--- Page extract ---
Monday, July 1, 2013

EM Speech 4: What Teachers Actually do in the Summer

http://www.youtube.com/watch?v=e58yBAX5UUU


This is what a teacher looks like at the beginning of the year.  (Show first picture)  Put together, confident, knowledgeable, and full of enthusiasm.  This is what we look like at the end of the year. Scraggly, worn out, bloodshot, and hanging by a thread.

Photo
Today I am going to reveal to you the secret of how teachers put themselves back together during the summer so we can appear like this...on the first day of school.  Because I am a teacher I can speak for all teachers as a whole and even though these are top-secret plans, the world needs to know.

At the end of the year, I must confess, most of us look like this, if not worse.  Our eyes are bloodshot and caffeine is the only means of keeping them open.  We hold our clocks like our life depends on it, and biting our tongues is the only way to keep from screaming out loud.  Our clothes hang at odd angles and towards the end, we just do not match anymore.  It may be because we have succumbed to sleeping at the school to assure we show up for work.  Don't tell your kids, but we hide our mattresses in the staff bathrooms wake up 10 minutes before class, flush our head in the toilet and slick our hair back.

Sounds pretty pathetic, I know.  Why do we do this to ourselves?  Why don't we just quit, give up, or run for the hills.
--- Records supplied ---
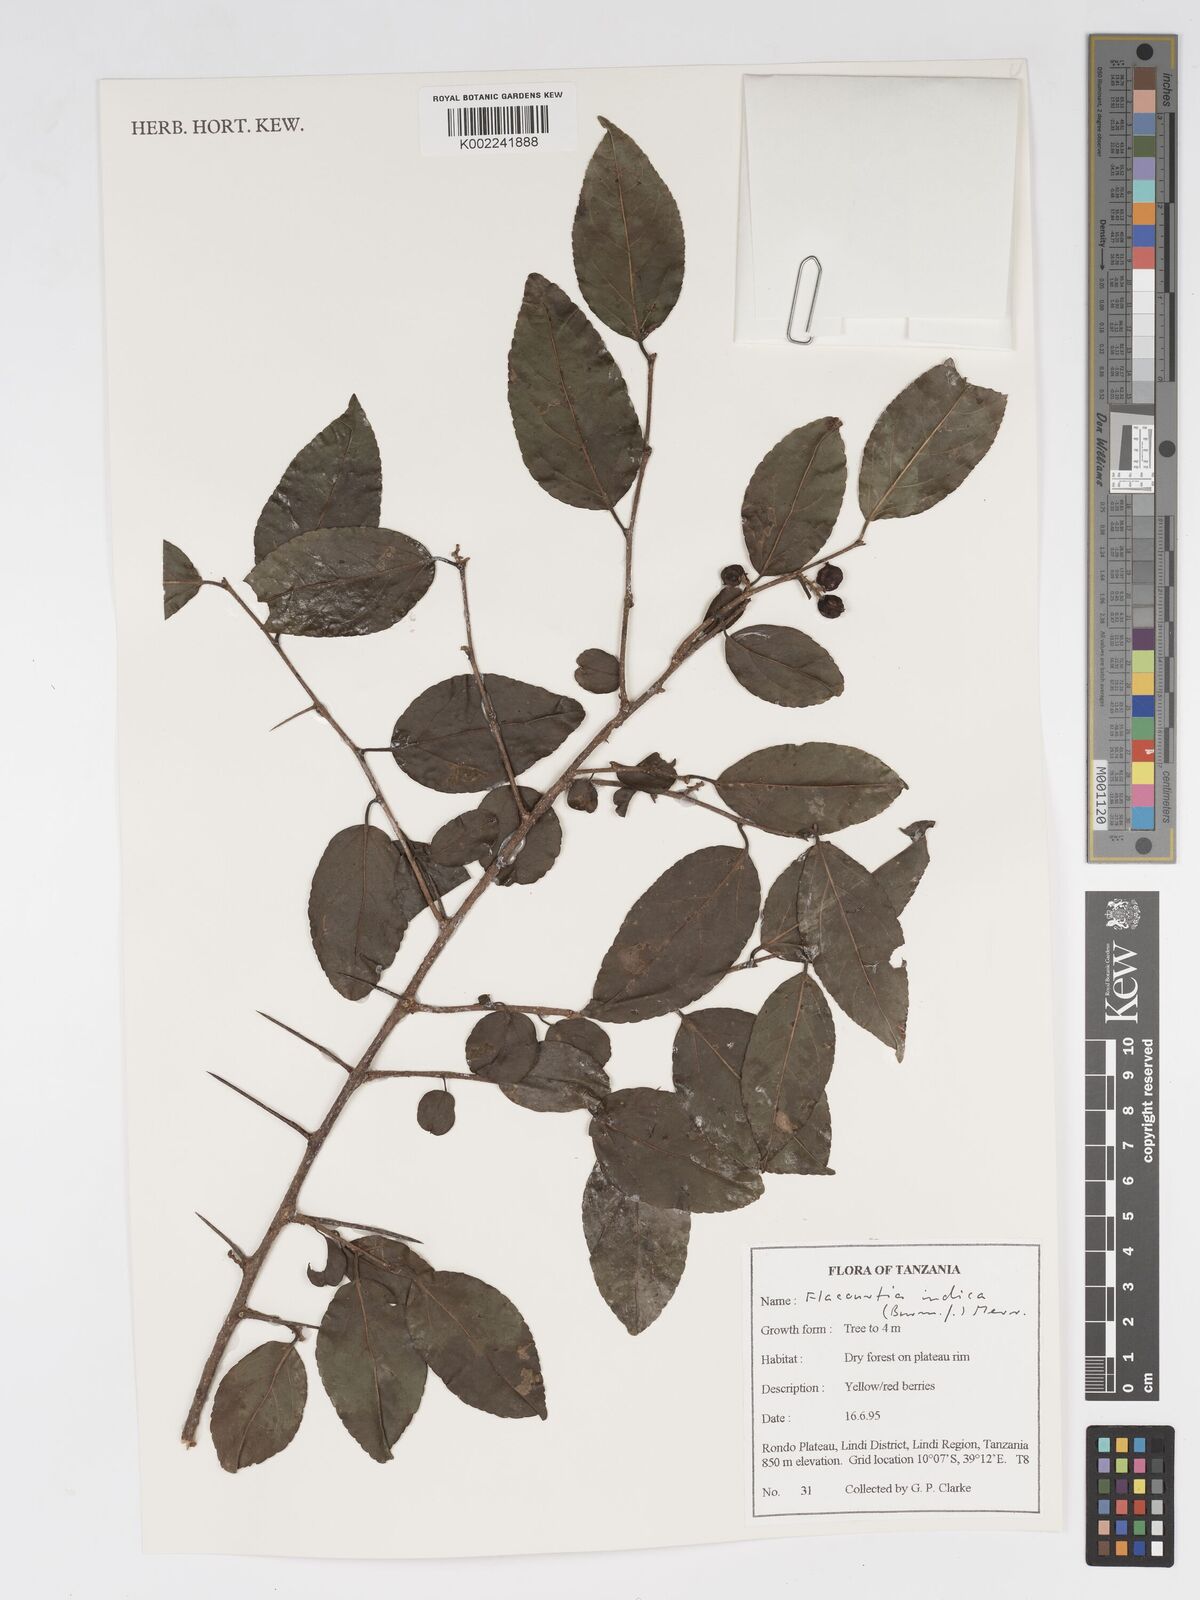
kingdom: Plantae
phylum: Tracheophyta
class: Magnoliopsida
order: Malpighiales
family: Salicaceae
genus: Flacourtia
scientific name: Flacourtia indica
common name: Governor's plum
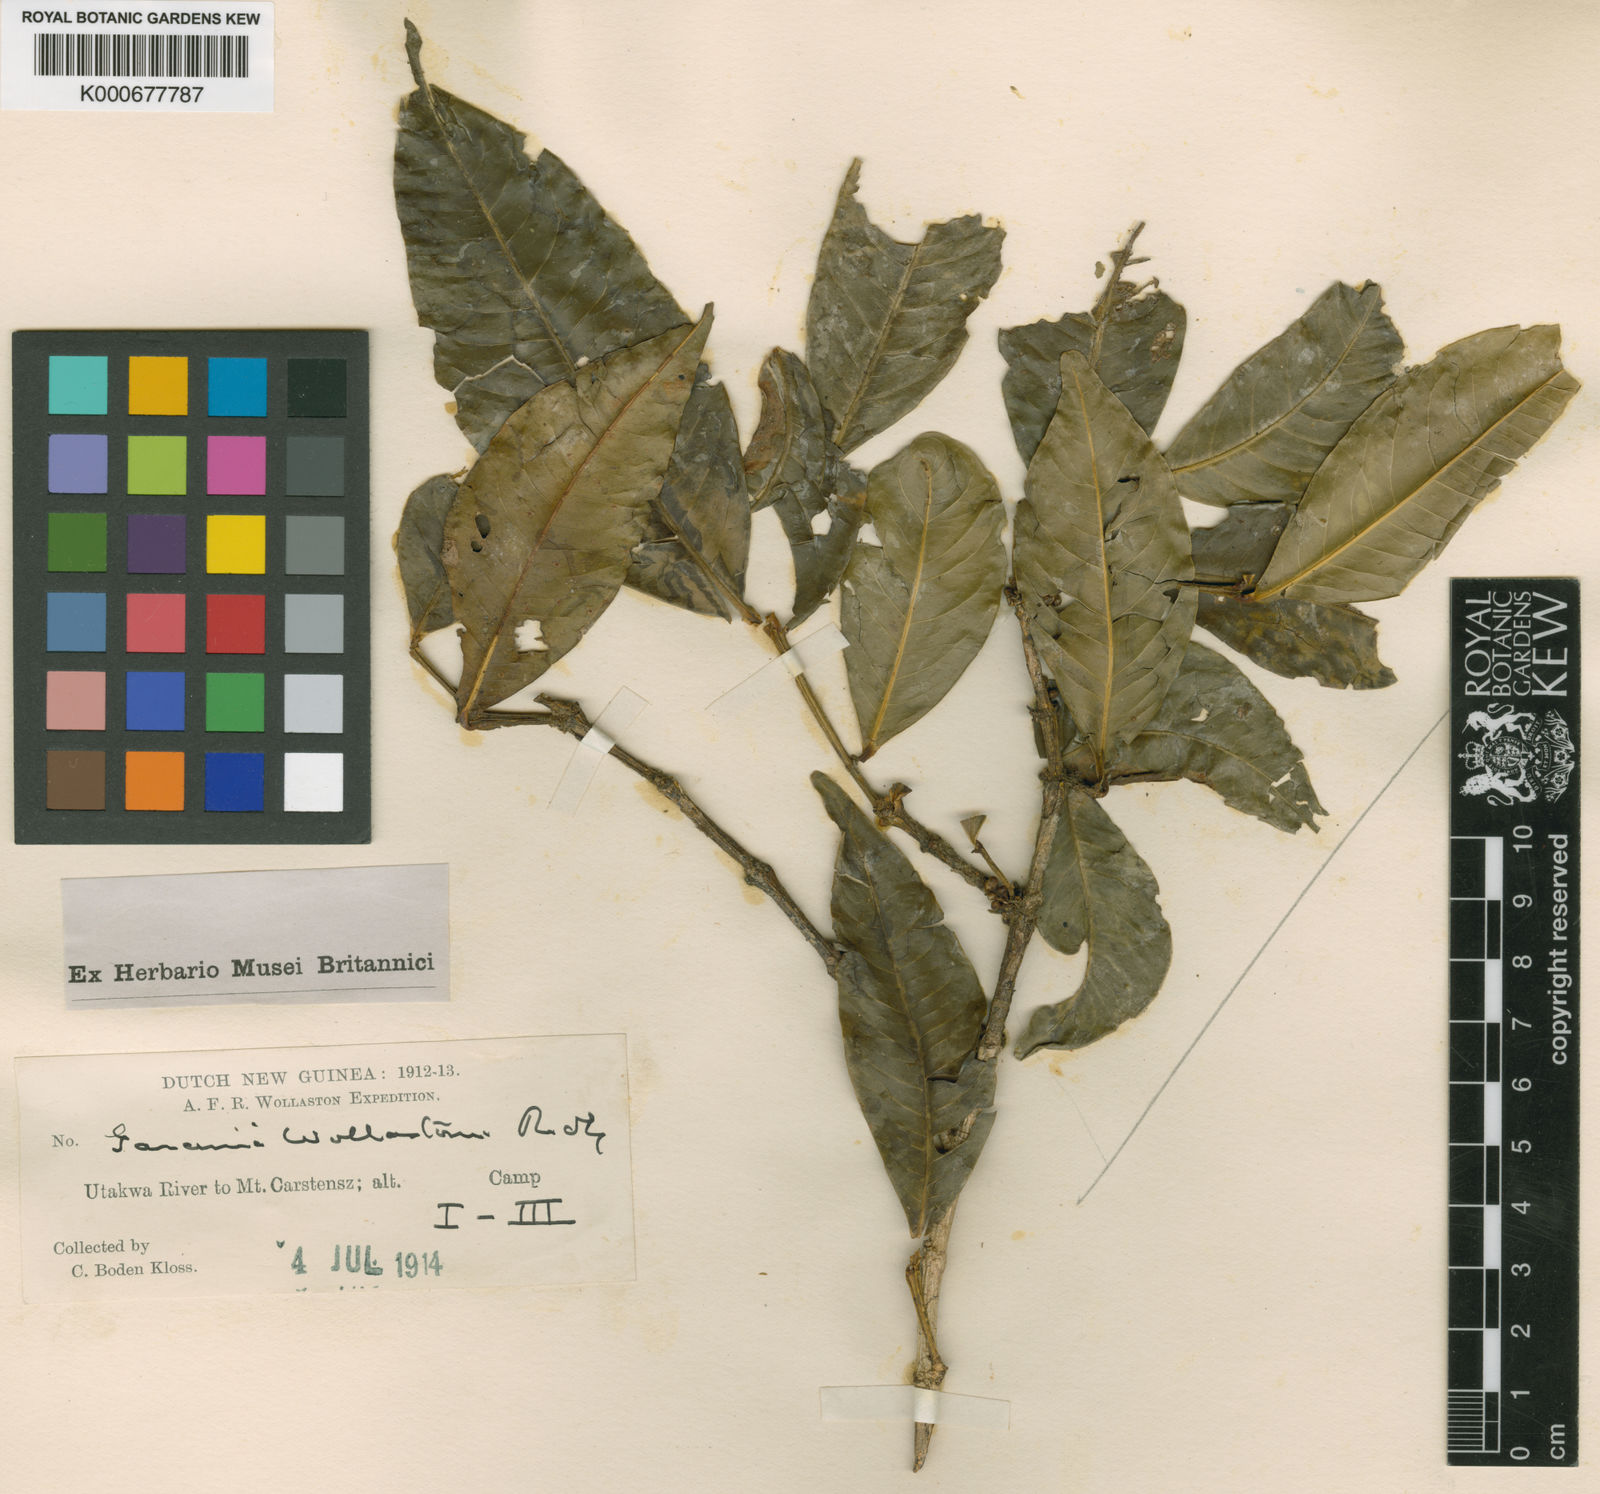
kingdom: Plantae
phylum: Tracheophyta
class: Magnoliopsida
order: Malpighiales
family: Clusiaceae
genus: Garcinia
---
→ Task: Give the teacher speech again from "http://www.youtube.com/watch?v=e58yBAX5UUU" to "by a thread.", swapping "enthusiasm" for "energy".

→ Task output:
http://www.youtube.com/watch?v=e58yBAX5UUU


This is what a teacher looks like at the beginning of the year.  (Show first picture)  Put together, confident, knowledgeable, and full of energy.  This is what we look like at the end of the year. Scraggly, worn out, bloodshot, and hanging by a thread.